Coal production in the county built rapidly, hitting 15 million tons in 1929. It has not equaled that level in more than 20 years, according to the Kentucky Geological Survey.

This year, the county would produce 3.25 million tons at the first-quarter rate.

Coal production has dropped 5.7 percent in Western Kentucky this year.

However, Monday’s report did not include the announced closing of Armstrong’s Parkway Mine in Muhlenberg County, where 122 people worked in March.

The news was not all bad in Western Kentucky. Production in Union County, the state’s top producer, rose 3.6 percent in the quarter.

In Eastern Kentucky, preliminary numbers show that Perry County edged out Pike County as the region’s biggest coal producer in early 2016 for the first time in decades, according to the report.

89% The decline in coal production in Pike County from its peak in 1996.

Pike County was the state’s top producer from 1978 through 2011, but it was displaced in 2012 by Union County.

Production in Pike County is now down 89 percent from its peak in 1996, the report said.
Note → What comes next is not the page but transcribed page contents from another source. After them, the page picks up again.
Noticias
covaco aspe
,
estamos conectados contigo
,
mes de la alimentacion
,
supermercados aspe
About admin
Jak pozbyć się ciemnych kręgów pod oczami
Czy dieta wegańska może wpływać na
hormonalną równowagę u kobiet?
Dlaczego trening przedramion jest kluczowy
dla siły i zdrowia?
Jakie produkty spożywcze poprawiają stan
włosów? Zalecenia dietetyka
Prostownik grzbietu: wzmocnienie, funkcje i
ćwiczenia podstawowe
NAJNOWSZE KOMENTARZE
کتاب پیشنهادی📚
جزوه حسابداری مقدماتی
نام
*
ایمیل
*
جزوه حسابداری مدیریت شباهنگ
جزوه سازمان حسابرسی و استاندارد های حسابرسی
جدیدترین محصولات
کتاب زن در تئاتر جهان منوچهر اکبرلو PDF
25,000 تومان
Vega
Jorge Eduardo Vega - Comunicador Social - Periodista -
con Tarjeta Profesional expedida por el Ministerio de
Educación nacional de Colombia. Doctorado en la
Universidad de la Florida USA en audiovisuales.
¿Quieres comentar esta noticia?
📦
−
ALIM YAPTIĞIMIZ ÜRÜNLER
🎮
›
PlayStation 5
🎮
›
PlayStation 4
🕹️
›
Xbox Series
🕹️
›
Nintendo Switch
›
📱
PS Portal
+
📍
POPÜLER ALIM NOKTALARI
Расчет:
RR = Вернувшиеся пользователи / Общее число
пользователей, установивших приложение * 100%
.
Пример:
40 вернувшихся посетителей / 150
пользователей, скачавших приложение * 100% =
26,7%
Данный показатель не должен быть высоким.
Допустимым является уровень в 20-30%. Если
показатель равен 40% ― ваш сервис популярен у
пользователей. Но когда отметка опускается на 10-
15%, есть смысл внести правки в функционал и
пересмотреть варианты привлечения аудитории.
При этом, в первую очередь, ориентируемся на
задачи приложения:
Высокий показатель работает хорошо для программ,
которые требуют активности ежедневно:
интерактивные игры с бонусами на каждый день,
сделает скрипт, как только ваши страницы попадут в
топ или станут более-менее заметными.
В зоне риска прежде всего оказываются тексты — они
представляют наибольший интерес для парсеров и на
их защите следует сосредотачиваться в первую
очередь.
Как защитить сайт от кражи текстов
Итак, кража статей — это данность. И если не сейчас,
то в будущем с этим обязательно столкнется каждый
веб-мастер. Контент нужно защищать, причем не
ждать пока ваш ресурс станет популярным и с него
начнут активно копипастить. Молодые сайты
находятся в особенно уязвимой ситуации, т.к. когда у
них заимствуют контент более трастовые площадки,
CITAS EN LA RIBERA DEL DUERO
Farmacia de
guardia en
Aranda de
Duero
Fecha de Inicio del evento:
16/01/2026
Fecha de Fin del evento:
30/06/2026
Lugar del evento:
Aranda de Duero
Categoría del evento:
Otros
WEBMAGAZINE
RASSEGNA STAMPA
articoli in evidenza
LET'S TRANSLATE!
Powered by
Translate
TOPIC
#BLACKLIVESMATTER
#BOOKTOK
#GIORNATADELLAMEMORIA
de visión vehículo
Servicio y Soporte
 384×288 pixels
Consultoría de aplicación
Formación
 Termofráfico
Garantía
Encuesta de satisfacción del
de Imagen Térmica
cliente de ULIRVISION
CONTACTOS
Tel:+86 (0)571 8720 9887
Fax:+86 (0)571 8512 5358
Federal analysts do not project a turnaround in production from the central Appalachian region that includes Eastern Kentucky.

The coal industry blames the downturn on federal environmental rules that have played a key role in utilities closing coal-fired power plants and not building new ones.

“With 262 days left in the Obama presidency, it is all the more critical that the next occupant of the White House have a more positive opinion of coal and its use to power this country’s economy,” said Bill Bissett, president of the Kentucky Coal Association.

Analysts say a number of factors have combined to drive down demand for coal, including competition for power-plant customers from cheap natural gas; tougher federal rules to protect air and water quality, which create an advantage for cleaner-burning gas over coal; and the growth of renewable energy sources such as solar and wind power.

From 2007 through 2015, nationwide consumption of steam coal to make electricity dropped 29 percent, according to the U.S. Energy Information Administration.

Eastern Kentucky also faces particular challenges because many of the thickest seams have been mined out, creating higher costs to mine what’s left.

“The cheap coal has been taken out of the ground,” said Elias Johnson, a coal analyst for the Energy Information Administration.

Decisions by utilities to close coal-fired power plants for environmental and business reasons has undermined the market for coal, and there is more coming on that front for Kentucky’s mines.

About 85 percent of the coal mined in Kentucky in 2015 went to power plants, mostly in the Southeast, according to the report released Monday. Of that total, 13 percent went to plants scheduled to be closed by 2019. Much of that impact will come this year and next.

“Between now and 2017, there is continued downward pressure as more coal-fired power plants retire,” said Aron Patrick, an assistant director who analyzes coal production, employment, and markets for the Energy and Environment Cabinet.